Texto de leitura:
++++++
Harlan Pepper, interpretado pelo próprio Christopher Guest, poderia ter “solitário” escrito em sua testa. Ele gosta de pescar e adora Hubert, seu confiável bloodhound; todavia, sua verdadeira paixão é a ventriloquia, uma arte que, com todo respeito, nunca foi levada a sério. Gerry e Cookie Fleck formam o casal mais engraçado do filme. Ela já namorou centenas de homens e, invariavelmente, é abordada por um “estranho” que relembra os velhos e prazerosos tempos; ele é o clássico nerd desajeitado, um sujeito cuja insegurança é sintetizada pelo fato de ter dois pés esquerdos – isso mesmo. Eugene Levy nunca esteve melhor e Catherine O’Haara está perfeita como o “contraponto social” que, por mais pretendentes que tenha, ama seu marido. Eu não posso negar, torci por Winky, o Norwich terrier, o tempo inteiro.
++++++
Dados extraídos:
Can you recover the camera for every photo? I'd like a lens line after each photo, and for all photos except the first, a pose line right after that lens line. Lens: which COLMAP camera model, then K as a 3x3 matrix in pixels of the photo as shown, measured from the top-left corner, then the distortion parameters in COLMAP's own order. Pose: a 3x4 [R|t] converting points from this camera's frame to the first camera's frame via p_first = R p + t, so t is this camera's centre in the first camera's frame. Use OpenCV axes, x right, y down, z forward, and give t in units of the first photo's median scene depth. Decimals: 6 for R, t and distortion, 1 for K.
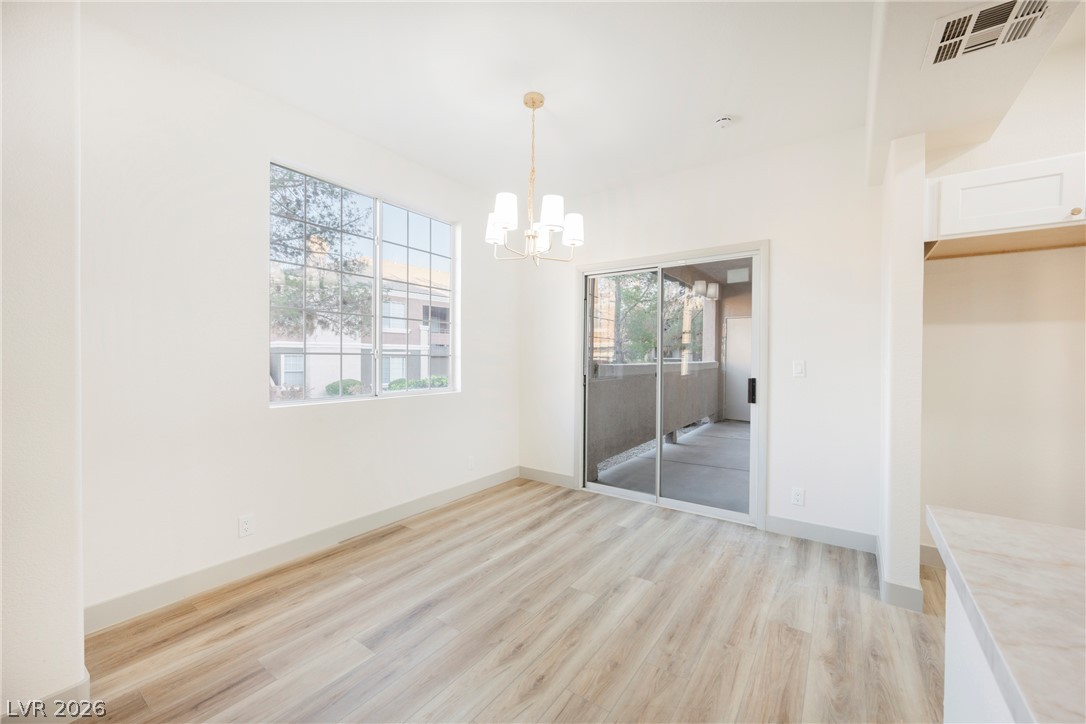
++++++
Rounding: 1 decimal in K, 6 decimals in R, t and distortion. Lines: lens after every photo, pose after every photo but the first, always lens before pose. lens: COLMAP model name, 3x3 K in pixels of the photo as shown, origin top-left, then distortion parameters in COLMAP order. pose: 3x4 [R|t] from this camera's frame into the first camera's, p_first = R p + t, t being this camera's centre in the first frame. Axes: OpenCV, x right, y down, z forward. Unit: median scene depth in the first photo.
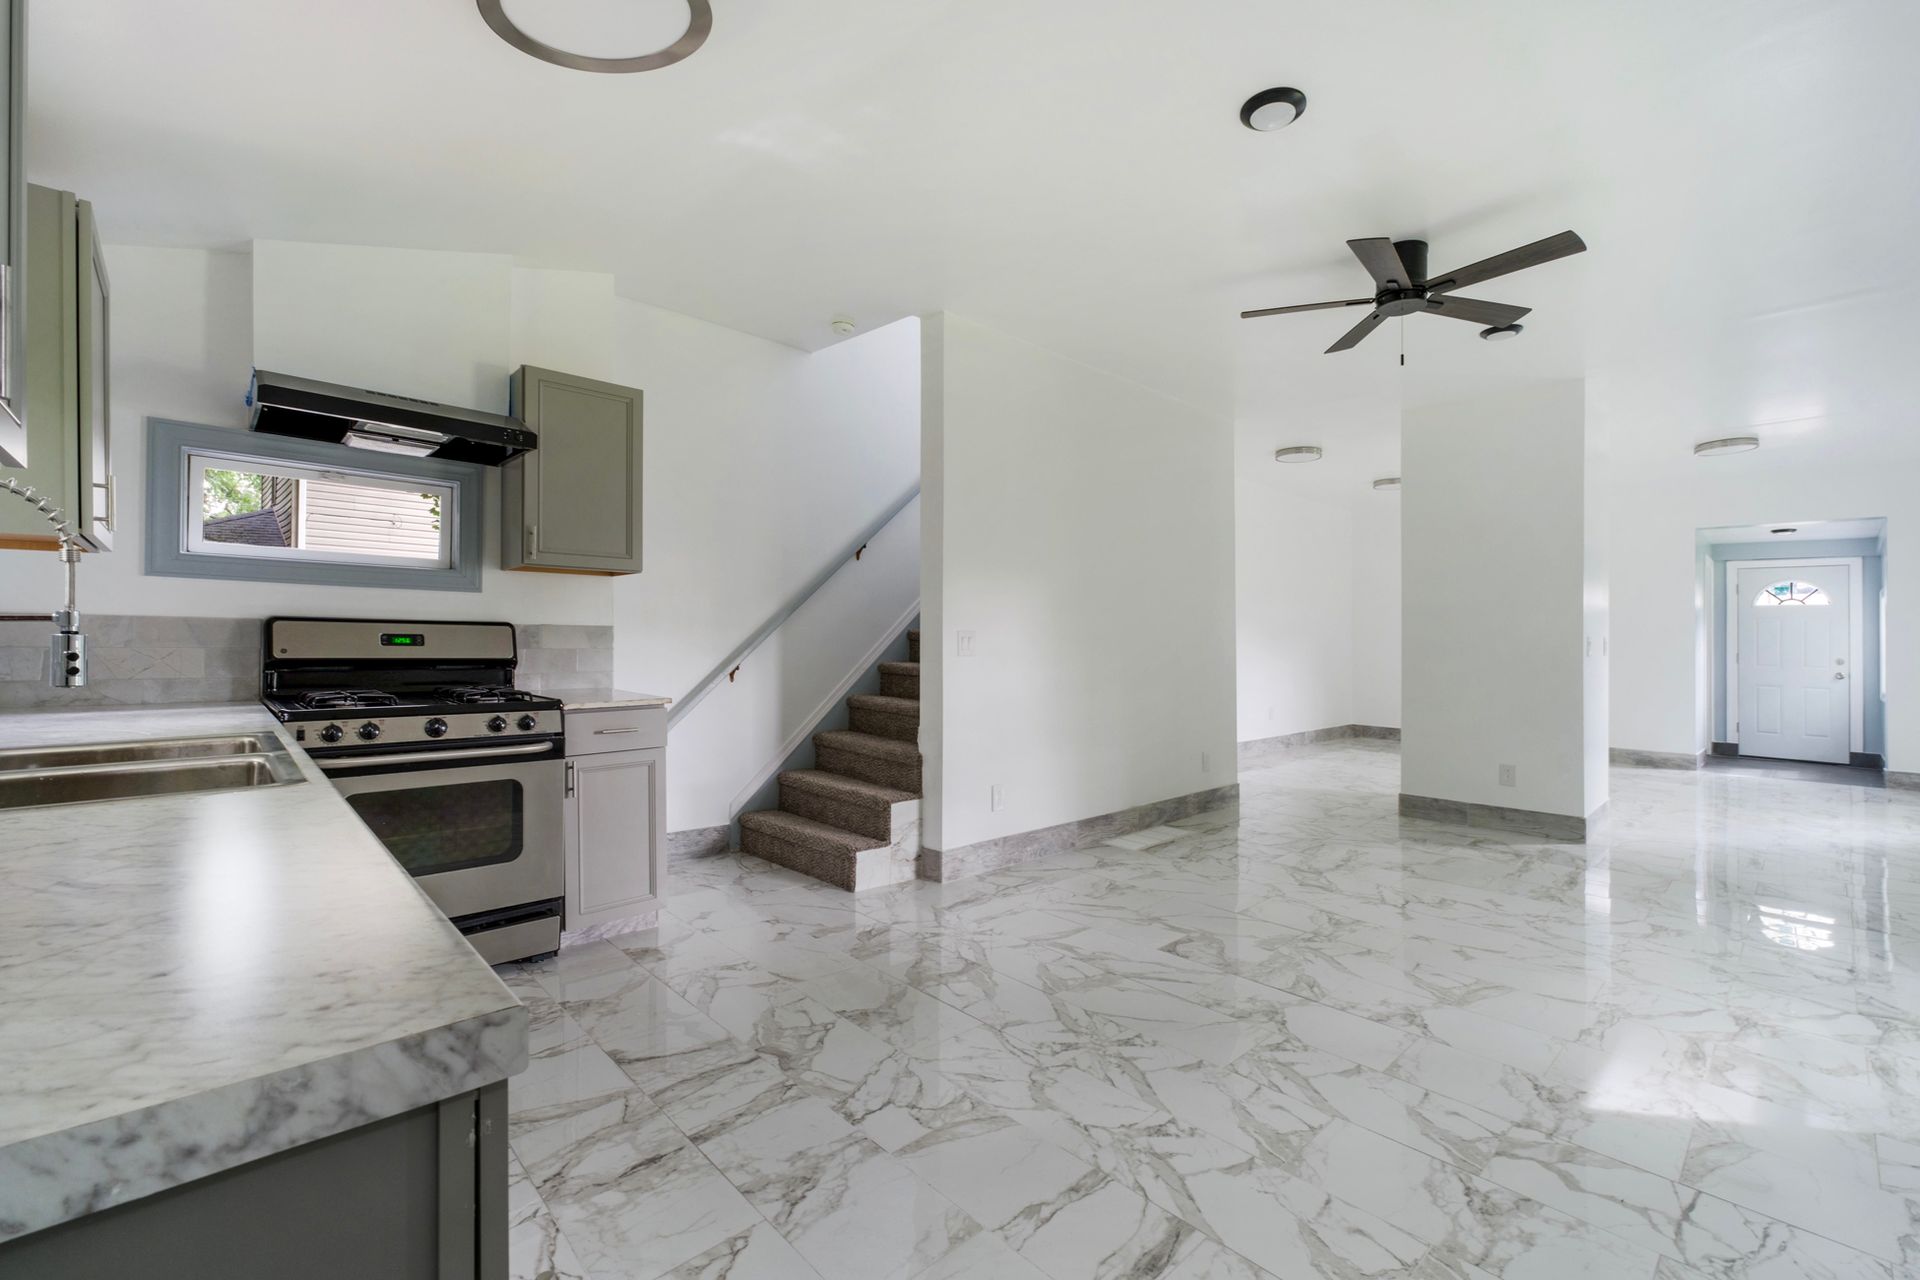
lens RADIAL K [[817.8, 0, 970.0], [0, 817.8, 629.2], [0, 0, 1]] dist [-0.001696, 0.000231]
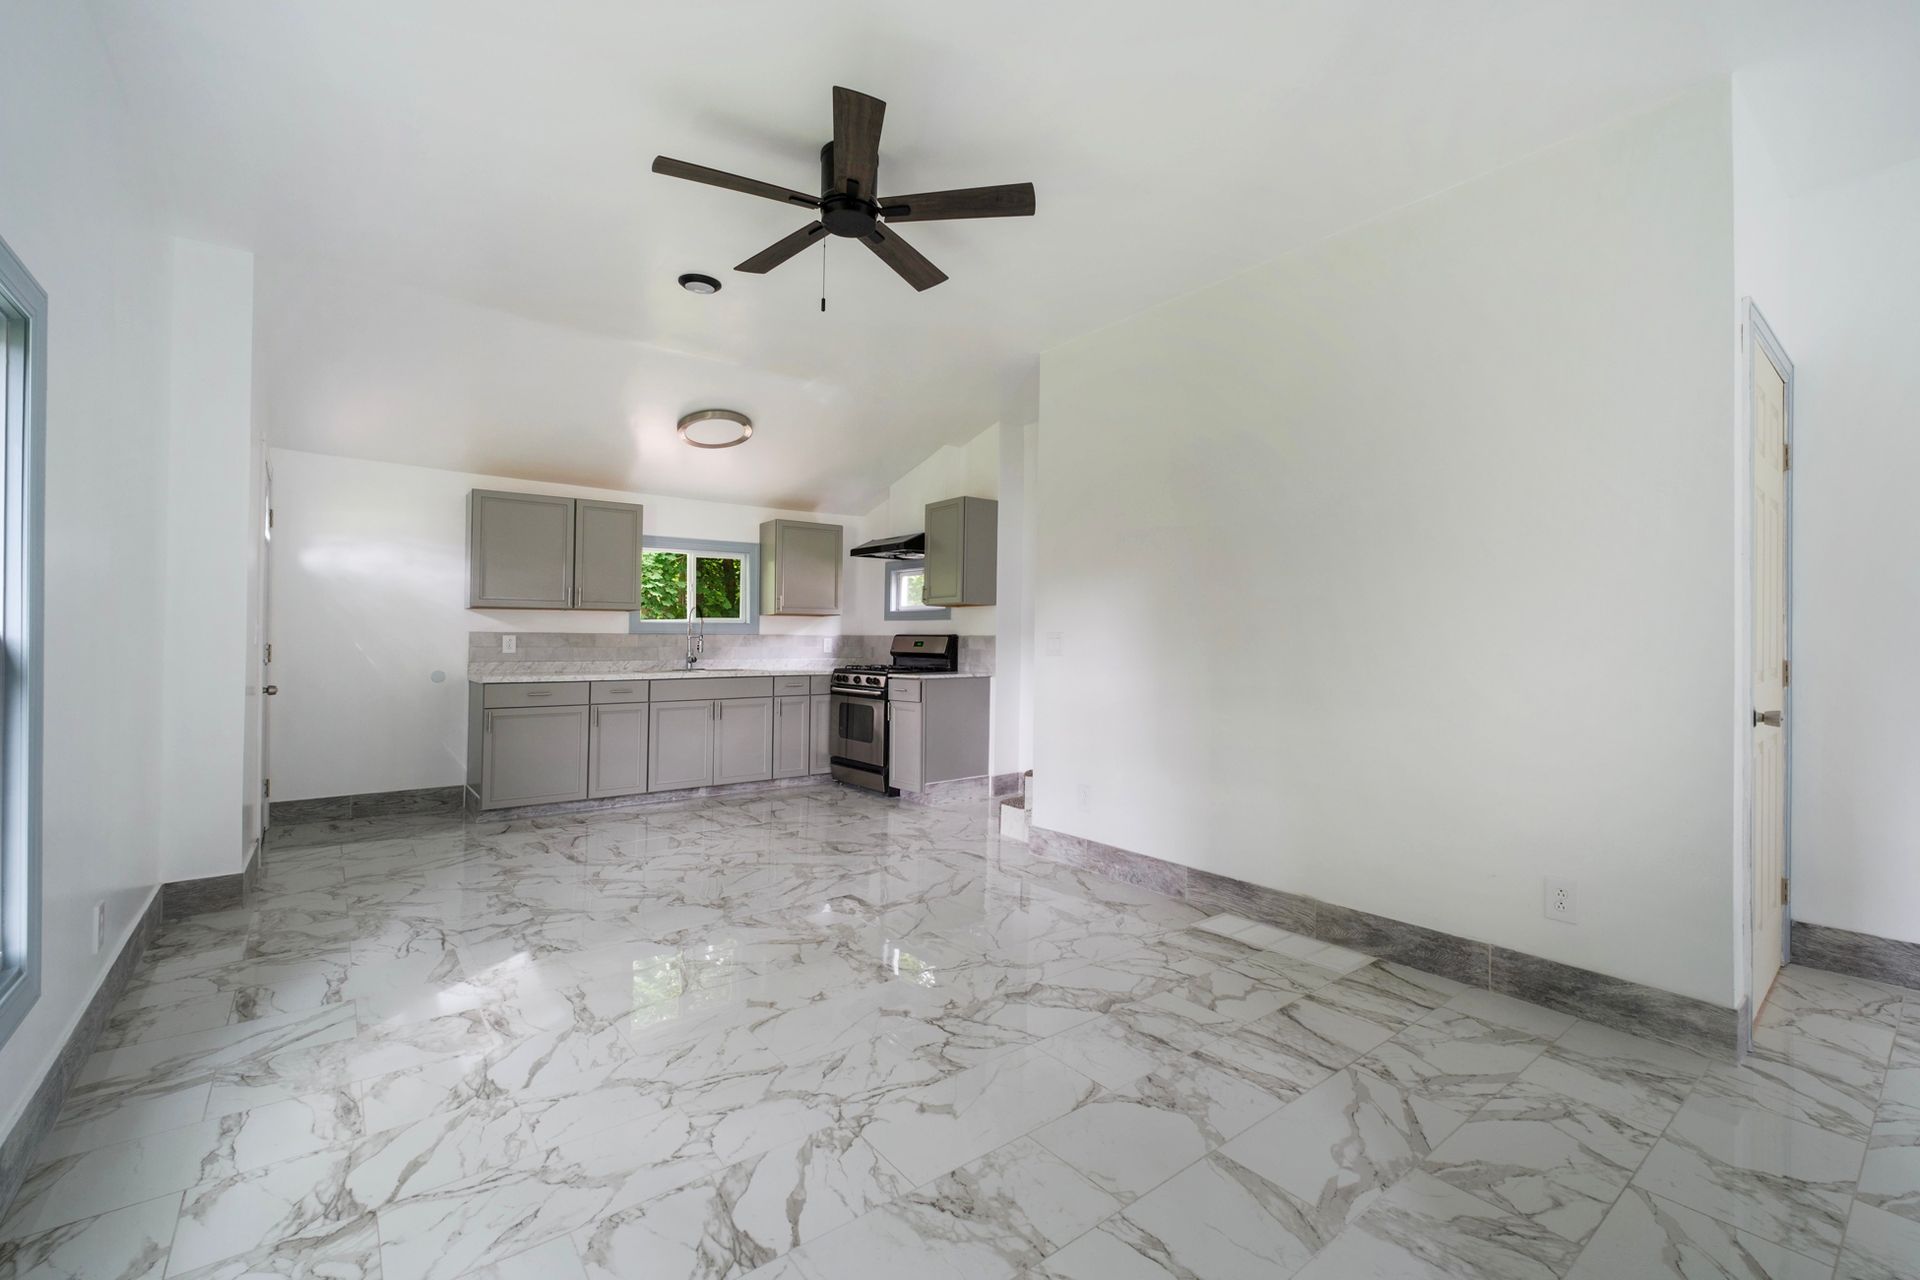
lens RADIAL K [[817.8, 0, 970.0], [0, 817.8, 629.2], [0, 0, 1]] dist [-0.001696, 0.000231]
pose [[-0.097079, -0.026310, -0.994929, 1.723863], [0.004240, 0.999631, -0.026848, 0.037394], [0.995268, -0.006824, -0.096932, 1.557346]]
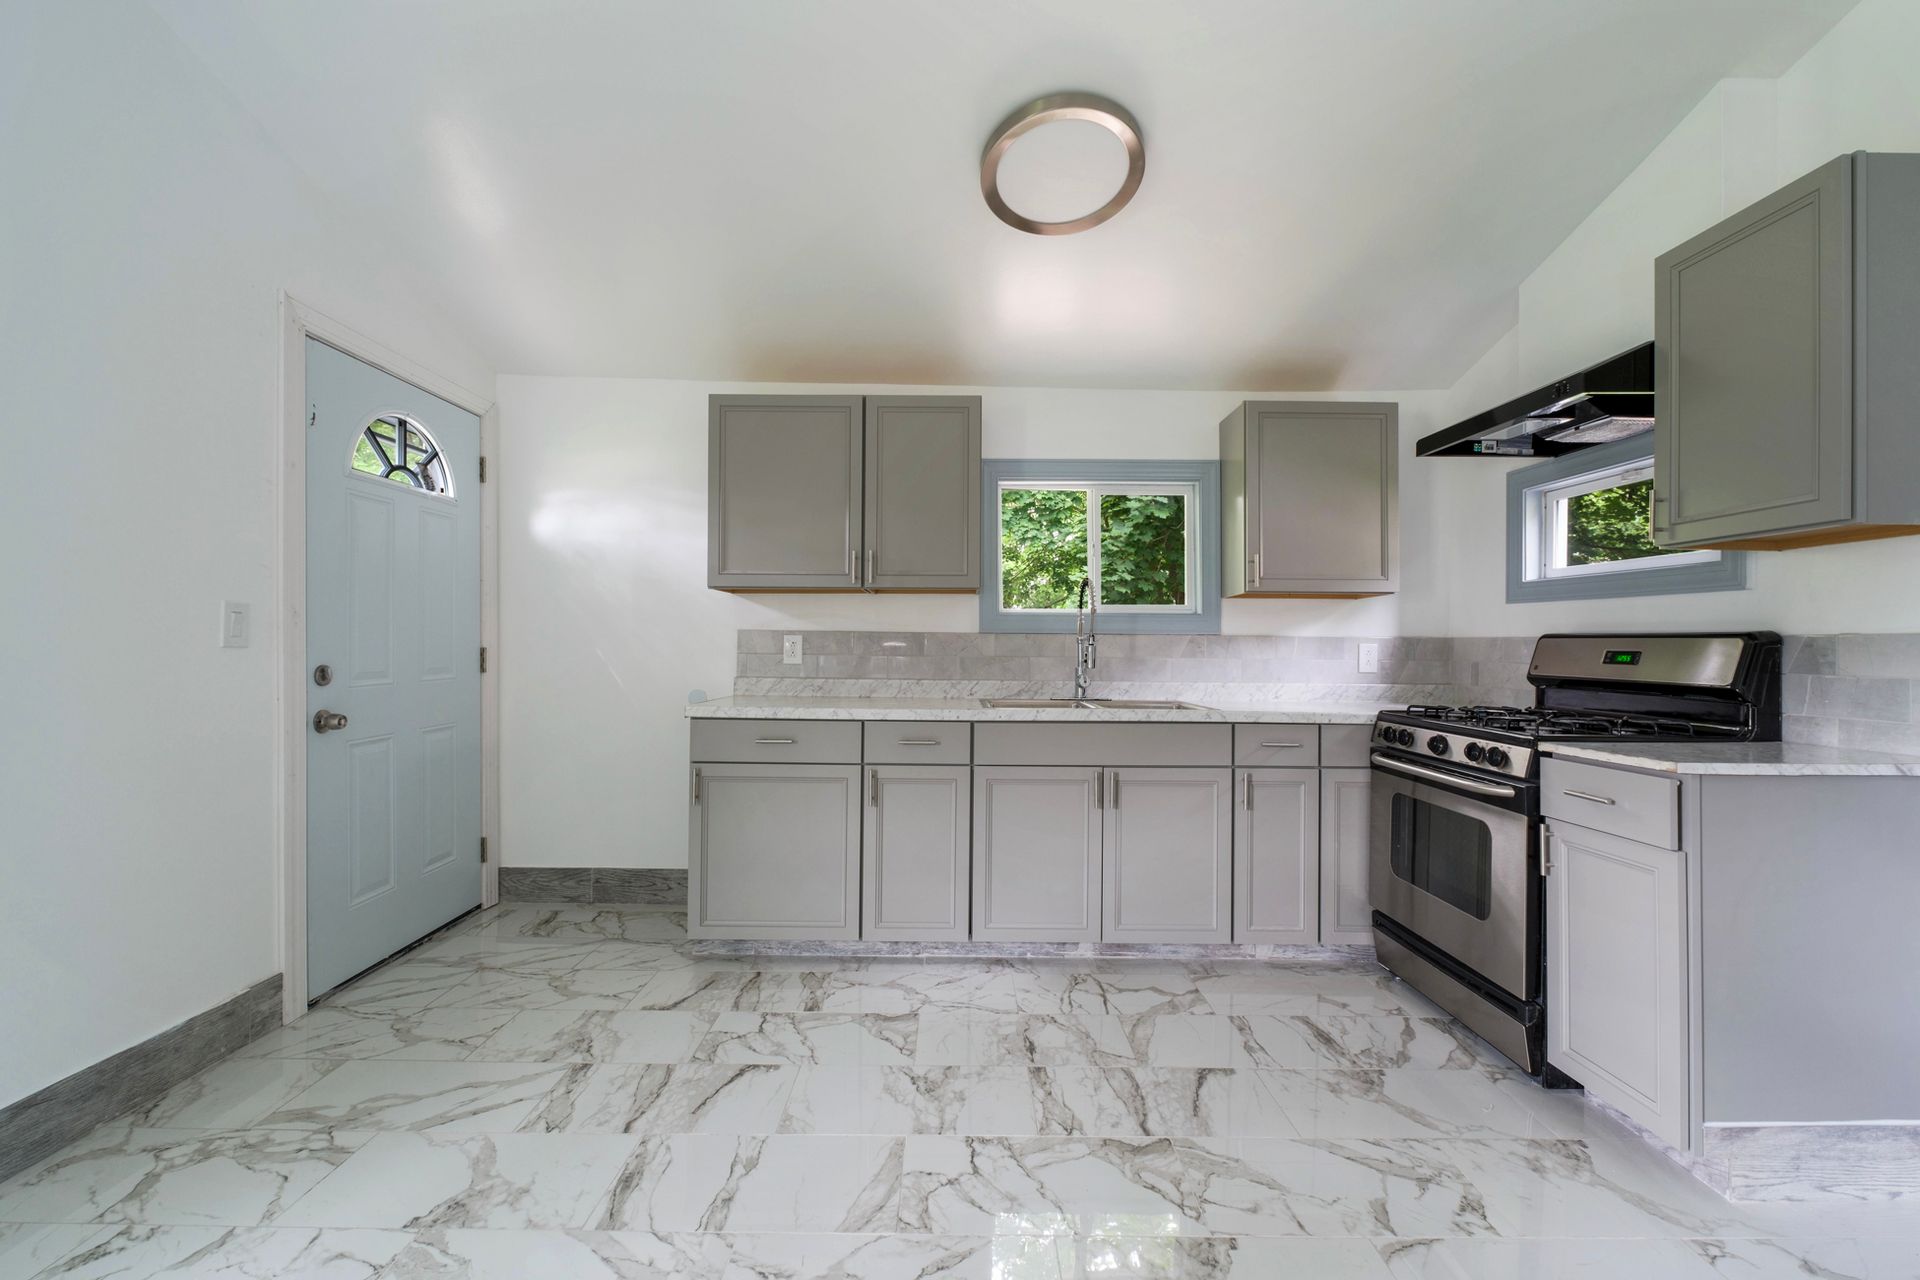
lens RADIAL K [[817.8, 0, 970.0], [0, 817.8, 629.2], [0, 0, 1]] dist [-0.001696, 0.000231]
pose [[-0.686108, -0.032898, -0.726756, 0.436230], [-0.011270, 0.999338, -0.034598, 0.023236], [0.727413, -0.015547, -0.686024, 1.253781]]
++++++
O que fazer: Transcreva o texto de leitura inteiro, do começo ao fim, sem mudar nenhuma palavra ou sinal. O material não tem papel algum neste trabalho.

Resultado abaixo:
Harlan Pepper, interpretado pelo próprio Christopher Guest, poderia ter “solitário” escrito em sua testa. Ele gosta de pescar e adora Hubert, seu confiável bloodhound; todavia, sua verdadeira paixão é a ventriloquia, uma arte que, com todo respeito, nunca foi levada a sério. Gerry e Cookie Fleck formam o casal mais engraçado do filme. Ela já namorou centenas de homens e, invariavelmente, é abordada por um “estranho” que relembra os velhos e prazerosos tempos; ele é o clássico nerd desajeitado, um sujeito cuja insegurança é sintetizada pelo fato de ter dois pés esquerdos – isso mesmo. Eugene Levy nunca esteve melhor e Catherine O’Haara está perfeita como o “contraponto social” que, por mais pretendentes que tenha, ama seu marido. Eu não posso negar, torci por Winky, o Norwich terrier, o tempo inteiro.